Most established features were observed in both patients with FFD and control patients. All cases occurred during 1995 through 2005. No unequivocal retention vesicle was identifiable in any case. Infundibular vacuolar change and cornoid lamella–like parakeratosis were not corroborated as being diagnostically meaningful. Few dyskeratotic cells were seen in some patients with FFD and in control patients. Perifollicular foam cells were noted in most patients with FFD but not among control patients. These cells expressed CD68 but lacked expression of carcinoembryonic antigen, gross cystic disease fluid protein 15, and periodic acid–Schiff with diastase digestion. Perifollicular mucin, fibrosis, and mast cells in the infiltrate were also observed.
The established histopathologic attributes of FFD are nonspecific, and a retention vesicle is difficult to find even in level sections. In contrast, perifollicular foam cells are a distinct, relatively consistent, and specific feature of FFD. We contend that perifollicular foam cells represent a useful hallmark of FFD.

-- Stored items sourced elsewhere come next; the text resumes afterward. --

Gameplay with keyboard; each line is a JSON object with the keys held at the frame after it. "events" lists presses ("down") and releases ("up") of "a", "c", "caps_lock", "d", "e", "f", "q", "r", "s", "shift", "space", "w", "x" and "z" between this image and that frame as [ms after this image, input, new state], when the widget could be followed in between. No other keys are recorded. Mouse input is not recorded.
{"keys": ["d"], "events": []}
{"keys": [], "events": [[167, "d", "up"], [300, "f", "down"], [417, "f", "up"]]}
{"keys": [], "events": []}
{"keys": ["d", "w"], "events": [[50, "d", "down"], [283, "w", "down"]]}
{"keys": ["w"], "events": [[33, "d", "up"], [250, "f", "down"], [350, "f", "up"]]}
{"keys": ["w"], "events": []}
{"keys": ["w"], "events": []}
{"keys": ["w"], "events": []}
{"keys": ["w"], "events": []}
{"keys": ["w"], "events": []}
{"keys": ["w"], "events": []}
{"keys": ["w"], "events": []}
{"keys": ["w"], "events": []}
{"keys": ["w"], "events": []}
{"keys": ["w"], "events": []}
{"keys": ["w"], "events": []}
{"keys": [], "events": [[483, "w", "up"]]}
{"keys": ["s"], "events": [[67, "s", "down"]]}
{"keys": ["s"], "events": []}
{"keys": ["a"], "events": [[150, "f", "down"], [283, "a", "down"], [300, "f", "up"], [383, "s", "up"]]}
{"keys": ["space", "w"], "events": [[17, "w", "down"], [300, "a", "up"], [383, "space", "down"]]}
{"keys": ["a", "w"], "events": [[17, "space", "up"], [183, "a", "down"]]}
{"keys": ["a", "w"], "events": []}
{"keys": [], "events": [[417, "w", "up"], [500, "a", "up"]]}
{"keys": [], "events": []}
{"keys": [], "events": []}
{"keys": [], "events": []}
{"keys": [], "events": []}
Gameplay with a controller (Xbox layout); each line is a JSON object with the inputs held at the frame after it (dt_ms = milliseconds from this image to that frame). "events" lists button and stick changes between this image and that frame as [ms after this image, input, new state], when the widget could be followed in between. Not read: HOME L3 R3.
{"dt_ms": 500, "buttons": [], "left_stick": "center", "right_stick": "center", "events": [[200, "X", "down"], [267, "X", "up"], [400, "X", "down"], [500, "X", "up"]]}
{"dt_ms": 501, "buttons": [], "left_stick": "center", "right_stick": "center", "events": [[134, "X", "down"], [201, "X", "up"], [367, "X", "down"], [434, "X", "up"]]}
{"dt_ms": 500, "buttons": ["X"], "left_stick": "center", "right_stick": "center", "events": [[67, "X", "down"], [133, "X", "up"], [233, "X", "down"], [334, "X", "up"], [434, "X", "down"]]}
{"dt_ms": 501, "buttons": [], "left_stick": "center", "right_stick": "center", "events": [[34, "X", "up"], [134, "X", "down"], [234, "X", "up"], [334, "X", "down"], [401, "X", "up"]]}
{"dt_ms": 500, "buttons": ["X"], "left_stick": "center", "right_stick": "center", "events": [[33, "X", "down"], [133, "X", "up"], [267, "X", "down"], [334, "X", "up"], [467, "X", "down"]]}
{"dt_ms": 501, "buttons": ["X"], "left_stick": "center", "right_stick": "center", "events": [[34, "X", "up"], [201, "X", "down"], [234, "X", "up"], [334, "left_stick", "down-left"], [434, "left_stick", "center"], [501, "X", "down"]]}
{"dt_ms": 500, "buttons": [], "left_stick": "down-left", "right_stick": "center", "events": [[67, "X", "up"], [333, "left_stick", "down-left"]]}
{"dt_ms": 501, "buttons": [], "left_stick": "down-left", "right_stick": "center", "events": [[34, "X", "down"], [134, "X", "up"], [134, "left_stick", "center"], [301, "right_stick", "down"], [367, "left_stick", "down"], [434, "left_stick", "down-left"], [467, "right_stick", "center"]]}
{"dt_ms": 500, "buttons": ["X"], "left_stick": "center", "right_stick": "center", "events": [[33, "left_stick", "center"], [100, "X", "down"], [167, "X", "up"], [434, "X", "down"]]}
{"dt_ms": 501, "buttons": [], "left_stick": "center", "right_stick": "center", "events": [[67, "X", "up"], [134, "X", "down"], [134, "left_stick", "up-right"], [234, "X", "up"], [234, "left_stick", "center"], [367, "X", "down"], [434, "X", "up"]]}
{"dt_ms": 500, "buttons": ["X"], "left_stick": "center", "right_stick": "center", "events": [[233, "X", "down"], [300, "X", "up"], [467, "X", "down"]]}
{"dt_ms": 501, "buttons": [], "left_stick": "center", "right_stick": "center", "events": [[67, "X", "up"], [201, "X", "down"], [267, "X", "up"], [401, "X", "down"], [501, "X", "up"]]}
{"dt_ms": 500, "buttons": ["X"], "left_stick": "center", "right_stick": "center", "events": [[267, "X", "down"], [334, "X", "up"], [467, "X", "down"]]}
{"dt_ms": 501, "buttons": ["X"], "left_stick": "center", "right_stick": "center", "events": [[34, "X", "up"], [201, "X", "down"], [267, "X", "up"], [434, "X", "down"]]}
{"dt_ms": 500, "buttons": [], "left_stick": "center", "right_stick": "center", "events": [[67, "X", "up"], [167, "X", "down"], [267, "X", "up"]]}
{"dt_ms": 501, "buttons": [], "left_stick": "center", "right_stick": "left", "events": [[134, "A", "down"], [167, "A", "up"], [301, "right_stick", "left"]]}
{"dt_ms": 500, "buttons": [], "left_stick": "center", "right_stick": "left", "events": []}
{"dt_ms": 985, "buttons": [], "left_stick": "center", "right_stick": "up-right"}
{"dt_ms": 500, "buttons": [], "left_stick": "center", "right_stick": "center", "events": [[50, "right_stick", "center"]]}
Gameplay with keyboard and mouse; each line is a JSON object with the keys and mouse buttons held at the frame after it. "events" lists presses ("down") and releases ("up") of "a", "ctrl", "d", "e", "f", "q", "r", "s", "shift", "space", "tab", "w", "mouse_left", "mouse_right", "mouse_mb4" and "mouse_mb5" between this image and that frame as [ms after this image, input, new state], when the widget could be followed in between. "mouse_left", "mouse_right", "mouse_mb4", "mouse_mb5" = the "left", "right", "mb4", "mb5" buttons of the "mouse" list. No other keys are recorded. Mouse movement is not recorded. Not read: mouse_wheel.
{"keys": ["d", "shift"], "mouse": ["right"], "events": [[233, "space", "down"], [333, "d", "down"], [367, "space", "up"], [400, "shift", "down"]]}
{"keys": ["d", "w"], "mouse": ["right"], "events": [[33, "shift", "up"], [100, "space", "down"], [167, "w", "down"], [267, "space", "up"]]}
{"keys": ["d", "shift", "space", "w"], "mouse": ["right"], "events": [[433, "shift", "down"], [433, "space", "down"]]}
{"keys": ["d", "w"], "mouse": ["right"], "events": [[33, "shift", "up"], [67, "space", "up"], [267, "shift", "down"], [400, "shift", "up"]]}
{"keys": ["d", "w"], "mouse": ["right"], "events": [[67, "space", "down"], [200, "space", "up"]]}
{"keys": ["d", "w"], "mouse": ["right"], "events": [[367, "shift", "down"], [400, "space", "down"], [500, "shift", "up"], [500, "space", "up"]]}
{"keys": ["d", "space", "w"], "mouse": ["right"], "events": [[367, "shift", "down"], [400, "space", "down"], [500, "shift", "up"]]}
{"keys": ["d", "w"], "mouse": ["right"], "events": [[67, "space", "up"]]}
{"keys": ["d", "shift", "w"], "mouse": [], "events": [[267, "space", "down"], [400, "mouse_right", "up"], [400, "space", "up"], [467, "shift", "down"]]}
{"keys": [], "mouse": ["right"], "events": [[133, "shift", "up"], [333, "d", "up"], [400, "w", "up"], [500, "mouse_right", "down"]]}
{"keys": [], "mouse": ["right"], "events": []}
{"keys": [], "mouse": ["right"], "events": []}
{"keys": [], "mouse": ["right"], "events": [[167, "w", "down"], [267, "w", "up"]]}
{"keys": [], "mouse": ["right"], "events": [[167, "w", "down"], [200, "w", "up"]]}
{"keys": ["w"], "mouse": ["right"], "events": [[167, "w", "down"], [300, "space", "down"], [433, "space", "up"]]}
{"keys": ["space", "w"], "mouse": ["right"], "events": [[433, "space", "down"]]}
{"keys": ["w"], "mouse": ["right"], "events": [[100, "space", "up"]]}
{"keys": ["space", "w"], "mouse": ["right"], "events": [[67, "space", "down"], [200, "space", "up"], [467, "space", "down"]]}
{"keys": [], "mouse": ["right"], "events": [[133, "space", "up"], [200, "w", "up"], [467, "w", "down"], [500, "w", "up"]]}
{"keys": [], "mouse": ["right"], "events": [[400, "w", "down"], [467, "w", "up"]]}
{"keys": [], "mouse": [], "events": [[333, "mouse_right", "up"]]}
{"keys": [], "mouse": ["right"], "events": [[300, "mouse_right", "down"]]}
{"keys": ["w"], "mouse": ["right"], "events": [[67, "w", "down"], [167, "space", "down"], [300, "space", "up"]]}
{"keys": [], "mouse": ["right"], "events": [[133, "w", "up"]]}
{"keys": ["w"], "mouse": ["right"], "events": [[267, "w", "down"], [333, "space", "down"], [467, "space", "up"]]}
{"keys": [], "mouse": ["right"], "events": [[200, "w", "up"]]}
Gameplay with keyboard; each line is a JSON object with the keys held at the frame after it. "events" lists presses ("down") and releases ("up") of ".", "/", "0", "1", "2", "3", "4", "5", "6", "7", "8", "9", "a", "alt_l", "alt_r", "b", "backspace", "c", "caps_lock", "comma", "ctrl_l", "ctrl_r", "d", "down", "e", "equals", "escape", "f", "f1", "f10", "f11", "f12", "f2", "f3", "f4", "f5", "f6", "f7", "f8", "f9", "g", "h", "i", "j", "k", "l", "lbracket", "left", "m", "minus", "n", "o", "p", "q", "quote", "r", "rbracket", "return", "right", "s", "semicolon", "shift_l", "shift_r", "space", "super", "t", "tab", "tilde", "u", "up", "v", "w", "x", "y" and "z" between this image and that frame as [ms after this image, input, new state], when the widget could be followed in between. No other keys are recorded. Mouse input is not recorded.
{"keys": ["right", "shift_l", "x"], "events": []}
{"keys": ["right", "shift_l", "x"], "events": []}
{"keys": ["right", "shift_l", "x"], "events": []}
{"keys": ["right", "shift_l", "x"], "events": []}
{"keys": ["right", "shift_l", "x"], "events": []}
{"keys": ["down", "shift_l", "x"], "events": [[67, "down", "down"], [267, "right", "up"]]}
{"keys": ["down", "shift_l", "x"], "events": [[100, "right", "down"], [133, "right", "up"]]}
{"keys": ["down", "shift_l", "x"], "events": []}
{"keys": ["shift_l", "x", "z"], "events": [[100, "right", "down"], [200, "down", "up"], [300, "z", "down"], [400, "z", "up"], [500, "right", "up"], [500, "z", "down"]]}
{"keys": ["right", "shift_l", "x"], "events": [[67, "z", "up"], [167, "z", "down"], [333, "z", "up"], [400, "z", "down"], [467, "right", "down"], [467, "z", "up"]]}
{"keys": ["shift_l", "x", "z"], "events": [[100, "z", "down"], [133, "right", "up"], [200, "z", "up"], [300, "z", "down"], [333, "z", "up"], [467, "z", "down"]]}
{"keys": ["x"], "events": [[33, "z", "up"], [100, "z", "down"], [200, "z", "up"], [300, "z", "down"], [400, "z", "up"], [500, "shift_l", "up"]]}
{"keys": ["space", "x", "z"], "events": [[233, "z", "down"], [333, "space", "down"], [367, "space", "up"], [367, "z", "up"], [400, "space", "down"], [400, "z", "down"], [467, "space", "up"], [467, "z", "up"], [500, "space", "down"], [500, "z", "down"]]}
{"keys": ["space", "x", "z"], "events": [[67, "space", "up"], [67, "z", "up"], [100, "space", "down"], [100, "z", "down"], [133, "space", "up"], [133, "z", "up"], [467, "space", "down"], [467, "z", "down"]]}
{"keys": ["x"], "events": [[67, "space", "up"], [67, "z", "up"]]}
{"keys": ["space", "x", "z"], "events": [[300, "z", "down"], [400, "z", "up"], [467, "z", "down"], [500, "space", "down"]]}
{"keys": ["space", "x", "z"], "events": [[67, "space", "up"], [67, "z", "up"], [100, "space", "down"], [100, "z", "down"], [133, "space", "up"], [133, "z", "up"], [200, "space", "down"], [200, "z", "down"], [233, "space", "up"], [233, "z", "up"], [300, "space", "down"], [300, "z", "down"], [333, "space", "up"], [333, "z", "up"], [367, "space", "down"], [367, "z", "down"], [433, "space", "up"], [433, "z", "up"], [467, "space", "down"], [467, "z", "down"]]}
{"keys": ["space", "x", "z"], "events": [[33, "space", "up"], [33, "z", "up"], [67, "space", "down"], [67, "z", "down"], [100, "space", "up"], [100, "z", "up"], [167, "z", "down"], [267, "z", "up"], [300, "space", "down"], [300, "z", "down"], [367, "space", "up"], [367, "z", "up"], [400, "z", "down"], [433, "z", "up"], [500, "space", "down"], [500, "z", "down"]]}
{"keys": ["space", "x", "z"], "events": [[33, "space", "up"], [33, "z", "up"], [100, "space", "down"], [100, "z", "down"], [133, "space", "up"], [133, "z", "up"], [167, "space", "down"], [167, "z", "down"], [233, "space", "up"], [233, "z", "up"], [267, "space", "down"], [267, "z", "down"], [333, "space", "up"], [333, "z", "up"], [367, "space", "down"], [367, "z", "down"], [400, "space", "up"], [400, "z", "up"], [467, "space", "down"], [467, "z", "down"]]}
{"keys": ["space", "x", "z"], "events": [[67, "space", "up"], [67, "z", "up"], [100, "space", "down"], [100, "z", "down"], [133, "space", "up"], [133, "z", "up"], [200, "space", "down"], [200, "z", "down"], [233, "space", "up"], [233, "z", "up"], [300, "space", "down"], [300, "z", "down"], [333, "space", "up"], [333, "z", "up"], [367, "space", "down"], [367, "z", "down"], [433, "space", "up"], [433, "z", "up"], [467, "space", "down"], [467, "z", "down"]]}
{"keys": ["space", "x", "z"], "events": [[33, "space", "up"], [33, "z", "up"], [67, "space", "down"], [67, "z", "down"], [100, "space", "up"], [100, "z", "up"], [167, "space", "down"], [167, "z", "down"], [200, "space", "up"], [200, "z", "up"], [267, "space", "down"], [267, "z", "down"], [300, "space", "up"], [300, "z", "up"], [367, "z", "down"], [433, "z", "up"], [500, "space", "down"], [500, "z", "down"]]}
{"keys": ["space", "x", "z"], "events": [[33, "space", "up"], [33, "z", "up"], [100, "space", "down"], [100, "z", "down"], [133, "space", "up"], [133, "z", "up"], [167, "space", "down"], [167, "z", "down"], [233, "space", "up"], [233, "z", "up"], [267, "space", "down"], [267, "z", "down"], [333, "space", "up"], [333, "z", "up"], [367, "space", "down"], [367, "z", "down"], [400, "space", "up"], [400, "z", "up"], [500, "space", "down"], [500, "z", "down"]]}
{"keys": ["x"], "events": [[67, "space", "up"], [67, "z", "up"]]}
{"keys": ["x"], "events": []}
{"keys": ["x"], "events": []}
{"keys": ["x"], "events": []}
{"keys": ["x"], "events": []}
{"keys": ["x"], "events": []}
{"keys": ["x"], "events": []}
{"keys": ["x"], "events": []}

Fox-Fordyce disease (FFD) is a rare condition typically composed of skin-colored follicular papules in apocrine skin, most commonly involving the axillae and areolae of postadolescent women.1 The histopathologic features are traditionally characterized as follicular plugging with associated infundibular acanthosis, parakeratosis, and spongiosis, coupled with a nonspecific infiltrate.2 The so-called sweat retention vesicle has been reputed to be the singular diagnostic feature.3 Although the clinical features of FFD are relatively characteristic,4,5 rendering a specific histopathologic diagnosis is less straightforward. The search for a retention vesicle via conventional serial sections is often frustrating if not futile, although transverse sectioning can be used to demonstrate a vesicle.6 However, this approach is not amenable to use in routine diagnostic work.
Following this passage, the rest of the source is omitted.